Recreational resources in the area include Pomme de Terre Lake and various theaters, shopping and other entertainment in Bolivar, Springfield and the Lake of the Ozarks area.

==Sports==
In 2015, the Lady Bison high school basketball team competed in the Final 4 at state competition.
In 2020 they won a football district championship.

==Arts and culture==
Buffalo has for years hosted the Southwest Missouri Celtic Heritage Festival & Highland Games.
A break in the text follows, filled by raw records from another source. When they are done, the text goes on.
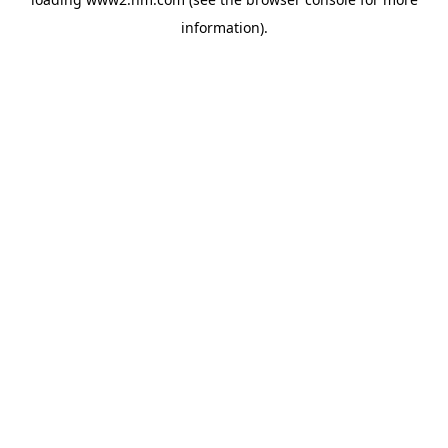
information)
.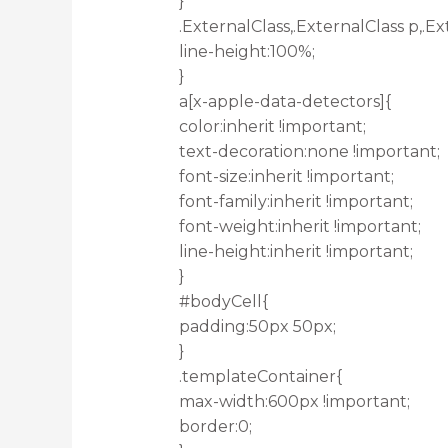
}
.ExternalClass,.ExternalClass p,.Ex
line-height:100%;
}
a[x-apple-data-detectors]{
color:inherit !important;
text-decoration:none !important;
font-size:inherit !important;
font-family:inherit !important;
font-weight:inherit !important;
line-height:inherit !important;
}
#bodyCell{
padding:50px 50px;
}
.templateContainer{
max-width:600px !important;
border:0;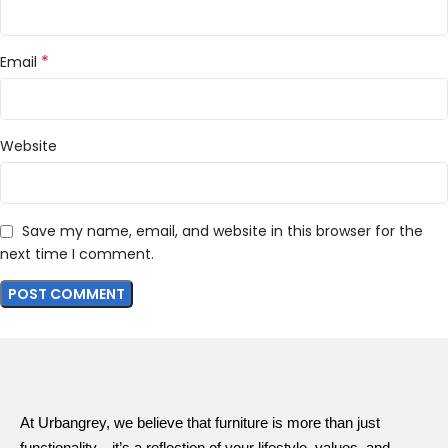
*
Email
Website
Save my name, email, and website in this browser for the
next time I comment.
At Urbangrey, we believe that furniture is more than just
functionality—it’s a reflection of your lifestyle, values, and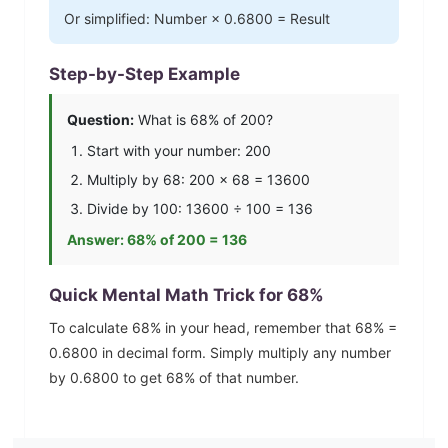
Or simplified: Number ×
0.6800
= Result
Step-by-Step Example
Question:
What is
68
% of 200?
Start with your number: 200
Multiply by
68
: 200 ×
68
=
13600
Divide by 100:
13600
÷ 100 =
136
Answer:
68
% of 200 =
136
Quick Mental Math Trick for
68
%
To calculate
68
% in your head, remember that
68
% =
0.6800
in decimal form. Simply multiply any number
by
0.6800
to get
68
% of that number.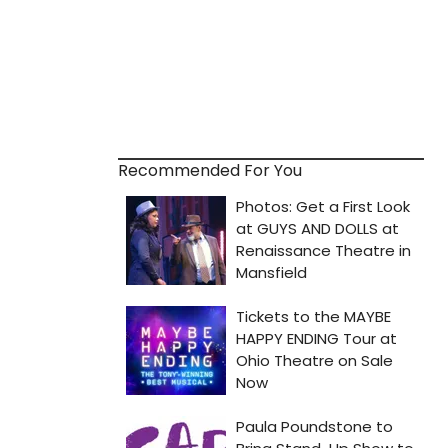
Recommended For You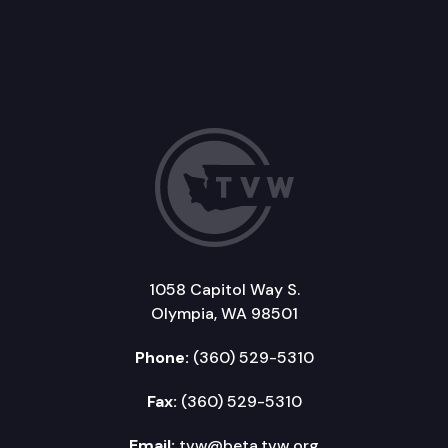
1058 Capitol Way S.
Olympia, WA 98501
Phone:
(360) 529-5310
Fax:
(360) 529-5310
Email:
tvw@beta.tvw.org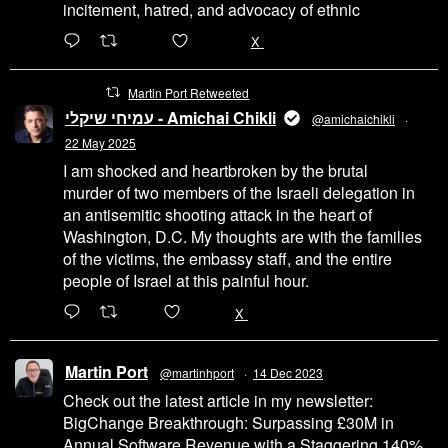
incitement, hatred, and advocacy of ethnic
6471
45655
X
Martin Port Retweeted
עמיחי שיקלי - Amichai Chikli
@amichaichikli
·
22 May 2025
I am shocked and heartbroken by the brutal
murder of two members of the Israeli delegation in
an antisemitic shooting attack in the heart of
Washington, D.C. My thoughts are with the families
of the victims, the embassy staff, and the entire
people of Israel at this painful hour.
200
1002
X
Martin Port
@martinhport
·
14 Dec 2023
Check out the latest article in my newsletter:
BigChange Breakthrough: Surpassing £30M in
Annual Software Revenue with a Staggering 140%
Buffalo annually hosts the Buffalo Art Walk and Craft Fair.

==Transportation==
===Highways===
Buffalo is served by U.S. Route 65 which connects the city with Branson, Springfield, Warsaw, and Sedalia.
Missouri Route 32 carries traffic from El Dorado Springs, Stockton, Fair Play, Bolivar, Lebanon, Lynchburg and other communities. Missouri Route 73 connects Buffalo to U.S. Route 54 in Camden County.

===Airport===
The Buffalo Municipal Airport is a city-owned public-use airport located 1.2 miles (1.9 km) north of Buffalo's central business district.

==Notable people==
- Hugh Alexander, baseball player
- Marion Tinsley Bennett, US Congressman, 1943–1949
- Philip Allen Bennett, Missouri Senator and Lt. Governor, US Congressman
- Miranda Maverick, fighter in the flyweight division of the UFC
- James B. Potter, Jr., Los Angeles City Council member, 1963–71
- Terry D. Scott, 10th Master Chief Petty Officer of the U.S. Navy
- Dallas Willard, Christian philosopher and author.